Santiago-Bond became the chief of the newly formed Advanced Engineering Development Branch that she helped create and that had worked on 70 different projects as of 2019 As head of the branch, she is in charge of more than 20 engineers and a handful of interns. After 17 years of working for NASA, she is also the chief of KSC's Safety and Mission Assurance department's institutional division and overlooks the operations of about fifty employees. Santiago-Bond has said that NASA has helped her grow as a leader in her shift from electronic to systems engineering, especially as a woman. Eager for females to stand out in the workplace, she affirmed, "It's very important for women to lift each other up. It's important for women to break new ground and pave the way."

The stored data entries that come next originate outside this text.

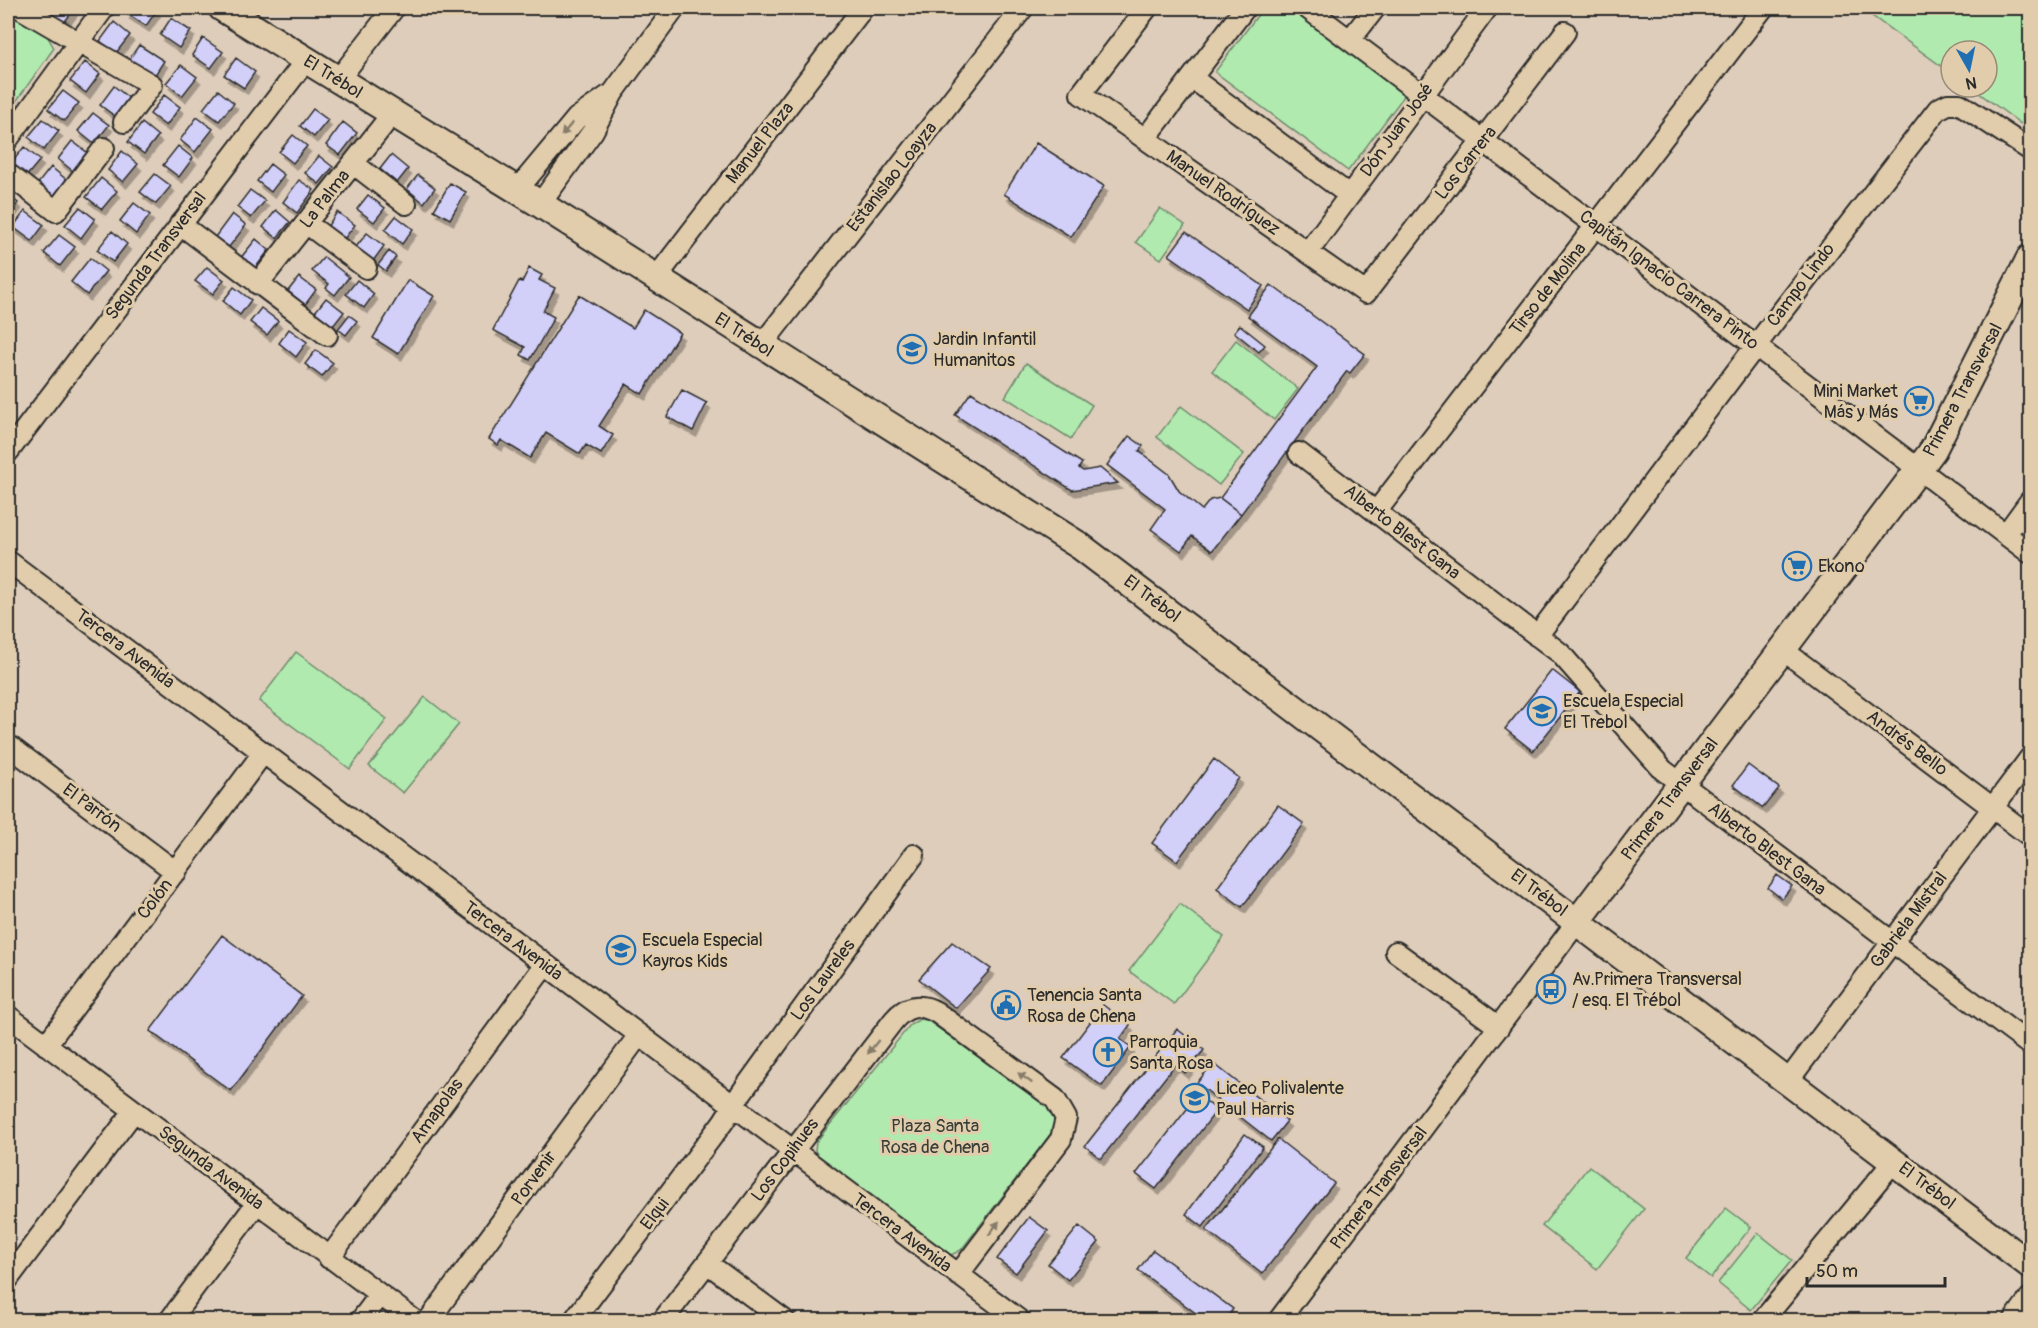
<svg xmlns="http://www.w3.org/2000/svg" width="2038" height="1328" viewBox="0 0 2038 1328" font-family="Pangolin,sans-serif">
  <defs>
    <filter id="shadow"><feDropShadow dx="3.5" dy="6" stdDeviation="0" flood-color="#0004"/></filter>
  </defs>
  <rect width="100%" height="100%" fill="#decdba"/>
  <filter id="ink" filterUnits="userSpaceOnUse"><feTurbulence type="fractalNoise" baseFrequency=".0167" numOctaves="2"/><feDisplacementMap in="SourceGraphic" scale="12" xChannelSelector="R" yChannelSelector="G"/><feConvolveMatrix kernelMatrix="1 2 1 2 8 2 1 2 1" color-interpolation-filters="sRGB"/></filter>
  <g filter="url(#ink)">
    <path fill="#b1eaaf" stroke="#6e8a6d" stroke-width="1.5" d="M8 8 46 34 54 48 8 113Z
      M1263 8H1292L1407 92 1348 171 1215 72Z
      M1861 8H2030V111L2021 124 1971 87H1987V51H1951V73Z
      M1160 208 1185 225 1161 259 1136 242Z
      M1236 340 1298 389 1274 420 1212 371Z
      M1026 363 1092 405 1071 439 1005 397Z
      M1181 406 1244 454 1219 485 1157 437Z
      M296 652 387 719 350 769 259 701Z
      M425 697 459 724 403 793 369 766Z
      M1180 904 1224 937 1174 1004 1129 971Z
      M920 1019 927 1020 1051 1109 1057 1119 1056 1127 961 1250 951 1255 942 1253 819 1159 815 1150 816 1142 910 1025Z
      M1589 1166 1644 1209 1597 1269 1542 1226Z
      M1726 1208 1751 1227 1711 1278 1686 1258Z
      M1758 1233 1792 1260 1751 1310 1718 1283Z"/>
    <path fill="#d2cff8" stroke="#2b2b2b" stroke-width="1.5" filter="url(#shadow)" d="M50 8H75L63 24 47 13Z
      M130 8H154L157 10 146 26 126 13Z
      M171 18 191 31 179 48 160 35Z
      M114 22 130 35 116 53 100 41Z
      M203 38 223 52 211 68 192 55Z
      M139 45 164 61 153 78 128 61Z
      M236 58 255 72 244 88 224 75Z
      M85 62 100 74 86 93 70 81Z
      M181 65 197 77 182 96 166 83Z
      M114 86 130 99 116 117 100 105Z
      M218 90 234 103 219 121 203 109Z
      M63 91 79 103 64 121 48 109Z
      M164 95 180 107 166 126 150 114Z
      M313 109 328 120 314 137 300 126Z
      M93 113 109 125 94 144 78 131Z
      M197 117 213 129 195 152 180 140Z
      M43 119 59 131 44 150 28 137Z
      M343 122 357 133 340 155 326 145Z
      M142 123 158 136 144 154 128 142Z
      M293 135 307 146 293 163 279 152Z
      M72 141 88 153 74 172 58 159Z
      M1036 143 1104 186 1071 237 1004 194Z
      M178 146 193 158 179 177 163 165Z
      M24 147 40 160 25 178 9 166Z
      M122 151 138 164 123 182 108 170Z
      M391 155 408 169 397 183 380 169Z
      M319 156 333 167 319 184 305 173Z
      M270 164 284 175 271 192 257 181Z
      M51 167 67 180 52 198 36 186Z
      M155 174 171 186 156 204 140 192Z
      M418 175 435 188 424 203 407 189Z
      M101 178 117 191 102 209 86 197Z
      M299 180 314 190 297 213 283 202Z
      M450 183 466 192 450 219 434 210Z
      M250 190 265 201 251 218 237 207Z
      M8 195 18 203 8 217Z
      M368 195 385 208 374 222 357 209Z
      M134 203 150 215 136 234 120 221Z
      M80 207 95 219 81 238 65 225Z
      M276 210 290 222 277 238 263 227Z
      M25 211 44 225 32 241 13 227Z
      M337 212 355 225 344 239 327 227Z
      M232 214 246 225 229 247 215 237Z
      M396 216 413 229 402 244 385 230Z
      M112 231 127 244 113 262 97 250Z
      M1186 232 1263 286 1247 309 1169 255Z
      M367 233 384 246 373 261 356 247Z
      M59 235 75 247 60 266 44 253Z
      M256 239 269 250 253 271 239 260Z
      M389 251 396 257 386 271 378 265Z
      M324 257 349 277 335 295 326 288 329 284 312 271Z
      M90 258 106 271 87 295 71 282Z
      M207 267 224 280 213 294 195 281Z
      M529 268 542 275 539 280 555 288 543 311 554 317 530 360 521 355 525 347 493 330 519 281 522 282Z
      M299 277 316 290 305 305 288 291Z
      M357 280 374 294 364 308 346 294Z
      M408 280 434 296 398 354 373 338Z
      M1271 285 1365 354 1350 373 1347 371 1241 514 1220 498 1317 367 1248 316Z
      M234 287 251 300 240 315 223 301Z
      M579 295 633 328 644 310 680 333 642 394 626 384 599 426 613 435 601 454 586 445 580 454 546 433 530 458 501 440 498 445 489 439Z
      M326 298 344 312 333 326 315 312Z
      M261 308 278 321 267 335 250 322Z
      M349 315 357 321 346 335 338 329Z
      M1240 325 1265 345 1259 352 1234 332Z
      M289 329 307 342 296 357 279 343Z
      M316 350 333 363 322 377 305 364Z
      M682 390 707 403 693 431 667 417Z
      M971 392 1082 463 1079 468 1083 471 1100 468 1118 483 1072 490 955 415Z
      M1129 436 1143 446 1139 451 1169 474 1179 491 1202 510 1210 500 1220 498 1241 514 1212 551 1192 536 1181 551 1151 529 1165 509 1107 465Z
      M1552 670 1580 692 1533 751 1505 729Z
      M1214 759 1239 778 1177 861 1152 843Z
      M1748 765 1779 788 1763 808 1733 785Z
      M1278 805 1304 824 1242 907 1217 888Z
      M1777 875 1792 886 1782 899 1768 888Z
      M222 935 302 996 231 1091 150 1031Z
      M952 942 991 969 956 1008 919 979Z
      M1103 1005 1130 1025 1120 1039 1131 1047 1102 1086 1063 1058Z
      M1177 1029 1204 1050 1185 1073 1175 1065 1101 1159 1085 1146Z
      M1213 1063 1287 1121 1271 1141 1197 1083Z
      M1198 1095 1217 1110 1156 1189 1136 1174Z
      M1245 1134 1263 1147 1203 1227 1186 1214Z
      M1278 1139 1334 1183 1262 1274 1206 1230Z
      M1029 1217 1048 1231 1016 1273 997 1259Z
      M1079 1226 1099 1242 1068 1280 1048 1264Z
      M1153 1250 1233 1309 1225 1320H1205L1138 1270Z"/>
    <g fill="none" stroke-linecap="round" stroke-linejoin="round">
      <g stroke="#2b2b2b" stroke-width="24">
        <path id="minor" d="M20 8 152 85 124 122
          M1147 8 1081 94 1366 293 1565 32
          M1307 8 2030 553
          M1350 40 1375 8
          M1192 78 1349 195
          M338 80 394 8
          M8 139 104 8
          M1145 139 1245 8
          M354 164 406 204
          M8 174 56 211 104 148
          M517 190 577 118 608 96
          M540 204 593 131 613 93 675 8
          M306 223 366 268
          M180 224 327 335
          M1308 252 1487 8
          M656 278 863 8
          M258 284 392 114
          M761 346 1023 8
          M8 452 306 60
          M1299 453 1560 653 1663 770 2030 1045
          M1376 512 1763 8
          M2006 534 2030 501
          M8 561 1019 1320
          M1537 636 1776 319 1938 109 1948 104H1960L2030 150
          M1783 650 2030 836
          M8 745 176 872
          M1396 952 1499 1027
          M8 1016 414 1320
          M46 1045 263 753
          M1788 1081 2030 758
          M329 1258 545 965
          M707 1263 784 1320
          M8 1279 134 1111
          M170 1320 257 1203
          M361 1320 380 1295
          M429 1320 639 1035
          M574 1320 723 1122 742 1092 914 855
          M663 1320 894 1020C906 1006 920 1003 936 1012L1055 1099 1066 1118 1061 1139 958 1275
          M1279 1320 1577 922
          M1763 1320 1894 1161
          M2014 1320 2030 1298"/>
      </g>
      <g stroke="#2b2b2b" stroke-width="30">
        <path id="major" d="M222 8 540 204 1080 546 2030 1265
          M1577 922 1933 450 2030 258"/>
      </g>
      <use href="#minor" stroke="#e1ccab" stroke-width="20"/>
      <use href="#major" stroke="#e1ccab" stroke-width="26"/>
    </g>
    <defs><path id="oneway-solid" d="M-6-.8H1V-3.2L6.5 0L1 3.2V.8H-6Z" transform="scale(1.5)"/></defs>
    <g fill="#867c6b">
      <use href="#oneway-solid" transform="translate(567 129) rotate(130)"/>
      <use href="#oneway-solid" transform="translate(873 1047) rotate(128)"/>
      <use href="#oneway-solid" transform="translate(1025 1078) rotate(-144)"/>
      <use href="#oneway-solid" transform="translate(994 1228) rotate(-53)"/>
    </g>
  </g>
  <defs>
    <g id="school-ring" transform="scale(1.5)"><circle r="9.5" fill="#e1ccab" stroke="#1f6fb2" stroke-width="1.5"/><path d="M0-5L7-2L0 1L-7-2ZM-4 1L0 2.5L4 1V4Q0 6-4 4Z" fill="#1f6fb2"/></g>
    <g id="supermarket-ring" transform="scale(1.5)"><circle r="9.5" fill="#e1ccab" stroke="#1f6fb2" stroke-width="1.5"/><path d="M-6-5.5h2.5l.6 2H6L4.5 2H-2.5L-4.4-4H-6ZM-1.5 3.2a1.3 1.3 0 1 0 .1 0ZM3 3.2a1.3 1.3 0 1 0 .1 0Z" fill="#1f6fb2"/></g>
    <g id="bus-ring" transform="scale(1.5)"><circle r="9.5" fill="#e1ccab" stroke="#1f6fb2" stroke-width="1.5"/><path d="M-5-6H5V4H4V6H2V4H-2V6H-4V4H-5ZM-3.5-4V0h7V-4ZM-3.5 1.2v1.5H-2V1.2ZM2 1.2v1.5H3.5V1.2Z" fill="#1f6fb2"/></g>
    <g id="civic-ring" transform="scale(1.5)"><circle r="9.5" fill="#e1ccab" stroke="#1f6fb2" stroke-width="1.5"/><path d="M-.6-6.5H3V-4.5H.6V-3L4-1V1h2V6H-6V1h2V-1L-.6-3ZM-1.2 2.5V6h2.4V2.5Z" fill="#1f6fb2"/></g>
    <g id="church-ring" transform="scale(1.5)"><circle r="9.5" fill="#e1ccab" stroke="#1f6fb2" stroke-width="1.5"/><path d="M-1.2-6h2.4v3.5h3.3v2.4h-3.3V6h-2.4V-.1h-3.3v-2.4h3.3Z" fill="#1f6fb2"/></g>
  </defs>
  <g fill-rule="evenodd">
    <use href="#school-ring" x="912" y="349"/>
    <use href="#supermarket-ring" x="1919" y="401"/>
    <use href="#supermarket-ring" x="1797" y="566"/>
    <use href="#school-ring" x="1542" y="711"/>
    <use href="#school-ring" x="621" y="950"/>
    <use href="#bus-ring" x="1551" y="989"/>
    <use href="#civic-ring" x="1006" y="1005"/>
    <use href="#church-ring" x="1108" y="1052"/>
    <use href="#school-ring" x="1195" y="1098"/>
  </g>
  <g text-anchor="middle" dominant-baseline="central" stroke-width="6" stroke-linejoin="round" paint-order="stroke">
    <g font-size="18" fill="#2b2b2b" stroke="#e1ccab">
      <text transform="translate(333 77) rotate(32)">El Trébol</text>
      <text transform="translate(1397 130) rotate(-54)">Dón Juan José</text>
      <text transform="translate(760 143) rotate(-52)">Manuel Plaza</text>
      <text transform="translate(1466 163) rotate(-52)">Los Carrera</text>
      <text transform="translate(892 177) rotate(-52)">Estanislao Loayza</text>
      <text transform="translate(1223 193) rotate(35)">Manuel Rodríguez</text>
      <text transform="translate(325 199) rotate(-52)">La Palma</text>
      <text transform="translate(156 256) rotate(-53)">Segunda Transversal</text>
      <text transform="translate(1669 280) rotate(37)">Capitán Ignacio Carrera Pinto</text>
      <text transform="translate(1801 285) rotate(-53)">Campo Lindo</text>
      <text transform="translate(1548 289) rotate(-52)">Tirso de Molina</text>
      <text transform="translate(744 335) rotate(33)">El Trébol</text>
      <text transform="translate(1963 390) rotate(-62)">Primera Transversal</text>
      <text transform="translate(1402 532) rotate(38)">Alberto Blest Gana</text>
      <text transform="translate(1152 599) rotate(37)">El Trébol</text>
      <text transform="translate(125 649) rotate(37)">Tercera Avenida</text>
      <text transform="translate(1907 743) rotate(37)">Andrés Bello</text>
      <text transform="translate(1670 799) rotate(-53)">Primera Transversal</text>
      <text transform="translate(92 808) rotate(37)">El Parrón</text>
      <text transform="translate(1767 849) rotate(37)">Alberto Blest Gana</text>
      <text transform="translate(1539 893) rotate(37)">El Trébol</text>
      <text transform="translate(155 899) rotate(-53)">Colón</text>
      <text transform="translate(1909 920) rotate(-53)">Gabriela Mistral</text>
      <text transform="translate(513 941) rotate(37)">Tercera Avenida</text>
      <text transform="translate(823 980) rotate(-54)">Los Laureles</text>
      <text transform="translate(437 1111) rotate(-54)">Amapolas</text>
      <text transform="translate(785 1160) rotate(-53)">Los Copihues</text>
      <text transform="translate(211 1168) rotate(37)">Segunda Avenida</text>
      <text transform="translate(534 1178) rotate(-54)">Porvenir</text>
      <text transform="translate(1927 1186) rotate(37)">El Trébol</text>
      <text transform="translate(1379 1188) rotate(-53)">Primera Transversal</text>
      <text transform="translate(655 1214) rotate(-53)">Elqui</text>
      <text transform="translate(902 1233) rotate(37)">Tercera Avenida</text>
    </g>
    <g font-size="18" fill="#2b2b2b" stroke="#e1ccab" text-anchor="start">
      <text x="933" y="339">Jardin Infantil<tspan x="933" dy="21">Humanitos</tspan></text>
      <text x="1898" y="391" text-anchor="end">Mini Market<tspan x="1898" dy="21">Más y Más</tspan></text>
      <text x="1818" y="566">Ekono</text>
      <text x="1563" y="701">Escuela Especial<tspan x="1563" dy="21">El Trebol</tspan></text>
      <text x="642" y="940">Escuela Especial<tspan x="642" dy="21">Kayros Kids</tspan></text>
      <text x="1572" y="979">Av.Primera Transversal<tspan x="1572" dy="21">/ esq. El Trébol</tspan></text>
      <text x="1027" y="995">Tenencia Santa<tspan x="1027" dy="21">Rosa de Chena</tspan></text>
      <text x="1129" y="1042">Parroquia<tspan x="1129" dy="21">Santa Rosa</tspan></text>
      <text x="1216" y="1088">Liceo Polivalente<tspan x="1216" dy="21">Paul Harris</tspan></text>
    </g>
    <g font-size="18" fill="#383e38" stroke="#e1ccab">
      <text x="935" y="1126">Plaza Santa<tspan x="935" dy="21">Rosa de Chena</tspan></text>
    </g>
  </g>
  <rect width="2038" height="1328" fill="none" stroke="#e1ccab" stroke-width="30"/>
  <rect x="15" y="15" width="2008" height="1298" fill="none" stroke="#2b2b2b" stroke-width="2" filter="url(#ink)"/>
  <g transform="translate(1969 69) rotate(171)"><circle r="28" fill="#e1ccab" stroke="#988c78" stroke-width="1.5"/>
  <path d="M0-4.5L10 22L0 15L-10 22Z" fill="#1f6fb2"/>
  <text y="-9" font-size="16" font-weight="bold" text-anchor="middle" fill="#2b2b2b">N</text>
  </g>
  <path d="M1807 1277v9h138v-9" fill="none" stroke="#2b2b2b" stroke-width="3"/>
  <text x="1816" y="1277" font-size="18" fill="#2b2b2b" stroke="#e1ccab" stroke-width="4.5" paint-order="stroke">50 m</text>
</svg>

== Research and publications ==
As part of the RESOLVE (Regolith and Environment Science and Oxygen and Lunar Volatiles Extraction) payload project, Santiago-Bond and some coworkers planned an exploration mission of lunar compounds, such as water ice, that would be mapped via a rover. The RESOLVE project aims to enact "in situ resource utilization" as a way to reduce or eliminate materials that must be brought up from Earth and placed on the Moon's surface for human use. Chemical/mineral mapping of the Moon's surface can be accomplished using spectrophotometric measurements. NASA's rover will implement the Oxygen Volatile Extraction Node (OVEN) and the Lunar Advanced Volatile Analysis system (LAVA) in order to extract lunar volatile components and allow for evaluation by means of gas chromatography (GC), respectively.

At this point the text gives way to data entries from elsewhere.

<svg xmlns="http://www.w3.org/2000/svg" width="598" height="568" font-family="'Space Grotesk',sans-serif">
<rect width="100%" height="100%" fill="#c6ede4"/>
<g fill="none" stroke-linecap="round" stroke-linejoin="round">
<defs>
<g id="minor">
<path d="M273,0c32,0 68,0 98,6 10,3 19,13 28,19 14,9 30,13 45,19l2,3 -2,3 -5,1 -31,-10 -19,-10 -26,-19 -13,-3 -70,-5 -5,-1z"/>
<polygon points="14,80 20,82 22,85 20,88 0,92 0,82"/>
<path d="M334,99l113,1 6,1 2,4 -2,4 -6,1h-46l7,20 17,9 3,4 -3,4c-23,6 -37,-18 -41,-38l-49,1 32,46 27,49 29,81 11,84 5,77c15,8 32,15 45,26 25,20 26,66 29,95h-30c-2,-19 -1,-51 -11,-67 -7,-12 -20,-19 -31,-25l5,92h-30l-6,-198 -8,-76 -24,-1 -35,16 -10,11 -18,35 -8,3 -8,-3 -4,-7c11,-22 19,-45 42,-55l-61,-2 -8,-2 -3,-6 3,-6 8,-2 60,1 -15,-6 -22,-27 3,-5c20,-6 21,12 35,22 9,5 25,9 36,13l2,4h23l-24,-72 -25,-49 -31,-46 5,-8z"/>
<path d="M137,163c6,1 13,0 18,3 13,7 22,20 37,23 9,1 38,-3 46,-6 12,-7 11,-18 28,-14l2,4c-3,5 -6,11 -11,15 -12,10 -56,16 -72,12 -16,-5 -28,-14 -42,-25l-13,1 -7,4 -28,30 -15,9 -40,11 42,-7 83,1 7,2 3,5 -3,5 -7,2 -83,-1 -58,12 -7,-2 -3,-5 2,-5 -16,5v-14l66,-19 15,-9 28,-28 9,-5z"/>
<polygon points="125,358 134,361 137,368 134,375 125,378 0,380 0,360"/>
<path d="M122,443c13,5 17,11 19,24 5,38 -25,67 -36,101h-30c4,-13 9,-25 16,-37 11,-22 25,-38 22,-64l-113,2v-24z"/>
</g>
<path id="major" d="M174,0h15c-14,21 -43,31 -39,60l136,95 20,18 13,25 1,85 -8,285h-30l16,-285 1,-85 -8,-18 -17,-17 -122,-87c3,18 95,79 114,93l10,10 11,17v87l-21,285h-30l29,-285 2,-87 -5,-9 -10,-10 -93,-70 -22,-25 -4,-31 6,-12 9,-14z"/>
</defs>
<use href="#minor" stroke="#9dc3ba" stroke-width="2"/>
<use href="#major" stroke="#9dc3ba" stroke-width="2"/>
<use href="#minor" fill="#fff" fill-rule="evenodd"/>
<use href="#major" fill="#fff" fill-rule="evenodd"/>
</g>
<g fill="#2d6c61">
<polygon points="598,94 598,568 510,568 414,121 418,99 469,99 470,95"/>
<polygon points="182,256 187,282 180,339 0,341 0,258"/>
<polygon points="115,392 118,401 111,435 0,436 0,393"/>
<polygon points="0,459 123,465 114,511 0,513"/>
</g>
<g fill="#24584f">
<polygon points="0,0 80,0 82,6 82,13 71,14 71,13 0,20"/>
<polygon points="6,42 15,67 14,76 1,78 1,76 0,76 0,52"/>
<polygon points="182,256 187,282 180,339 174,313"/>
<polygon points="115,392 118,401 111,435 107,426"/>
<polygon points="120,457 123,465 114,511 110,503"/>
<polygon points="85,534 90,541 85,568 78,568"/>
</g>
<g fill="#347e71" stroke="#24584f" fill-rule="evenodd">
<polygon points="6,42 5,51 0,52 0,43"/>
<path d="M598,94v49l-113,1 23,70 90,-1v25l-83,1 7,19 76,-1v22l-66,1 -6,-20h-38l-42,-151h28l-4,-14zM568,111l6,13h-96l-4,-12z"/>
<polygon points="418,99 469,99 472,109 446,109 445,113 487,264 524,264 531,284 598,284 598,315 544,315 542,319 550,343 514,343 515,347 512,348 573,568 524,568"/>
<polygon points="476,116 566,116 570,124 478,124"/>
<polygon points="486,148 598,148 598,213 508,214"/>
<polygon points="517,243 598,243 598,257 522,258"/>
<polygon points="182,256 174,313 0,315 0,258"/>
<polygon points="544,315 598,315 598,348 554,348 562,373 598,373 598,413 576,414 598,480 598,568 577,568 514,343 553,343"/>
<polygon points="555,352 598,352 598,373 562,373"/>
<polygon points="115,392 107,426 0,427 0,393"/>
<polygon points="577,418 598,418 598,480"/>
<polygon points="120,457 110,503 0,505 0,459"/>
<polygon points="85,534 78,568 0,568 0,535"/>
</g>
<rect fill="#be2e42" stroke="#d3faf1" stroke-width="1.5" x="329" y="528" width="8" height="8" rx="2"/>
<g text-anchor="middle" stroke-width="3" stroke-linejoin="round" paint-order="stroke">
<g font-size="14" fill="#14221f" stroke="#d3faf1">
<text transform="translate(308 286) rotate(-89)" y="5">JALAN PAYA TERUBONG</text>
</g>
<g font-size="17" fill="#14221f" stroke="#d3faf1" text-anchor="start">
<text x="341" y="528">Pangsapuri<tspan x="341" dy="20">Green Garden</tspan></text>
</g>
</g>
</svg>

LAVA's Fluid Subsystem, FSS, was studied by Santiago-Bond along with an intern and other mentors to better understand fluid dynamics, especially when exposed to a lunar vacuum. An experimental set-up was constructed to mimic the flow of the GC unit, and various transfer line inner diameters were used for comparison. Additionally, in another experiment, these same transfer lines were connected to an Inficon Micro GC 3000; flow rates were found to decrease with smaller transfer lines. Experimental patterns revealed that vacuum conditions had minimal influence on the identification of chemical compounds and that gas chromatography can be operated in a variety of conditions. These findings were published in 2015 by Santiago-Bond and a NASA intern, Marianne Gonzalez.

In another study, Santiago-Bond troubleshot the baseline mass spectrometer of the LAVA subsystem called OI Analytical (OIA MS) since it had issues in the past. Tests were performed at the Kennedy Space Center with Beau Peacock and Janine Captain as well as Evan Niedholdt from JPL and Gottfried. Conducted over the course of 10 weeks, these tests monitored the chamber health and facilitated the use of another mass spectrometer in addition to the OIA MS to aid in detecting anomalies and possible causes for them. Santiago-Bond's contributions were mentioned in a NASA internship report in 2015.

== Recognition ==
Santiago-Bond has received many accolades over the course of her career. She was endorsed as a "speaker who can inspire learners" at a press conference at Sta. Marcela Central School, the oldest public school in Apayao province in the Philippines, by Department of Education Secretary Leonor Briones in 2019. She was also a guest speaker at the book launch of Disrupt 3.0. Filipina Women: Rising on March 28, 2019, which commemorated National Women's Month at the Philippine Embassy in Washington, DC. In October of 2021, the U.S. Embassy in the Philippines partnered with the Philippine Space Agency (PhilSA) to present two webinars featuring female NASA scientists, of which Santiago-Bond was one. In the first webinar held on October 4, she described the experiences of women scientists, astronauts, and engineers in space. She was also applauded by Vaughn College for her outstanding contributions to the field of engineering in May 2022.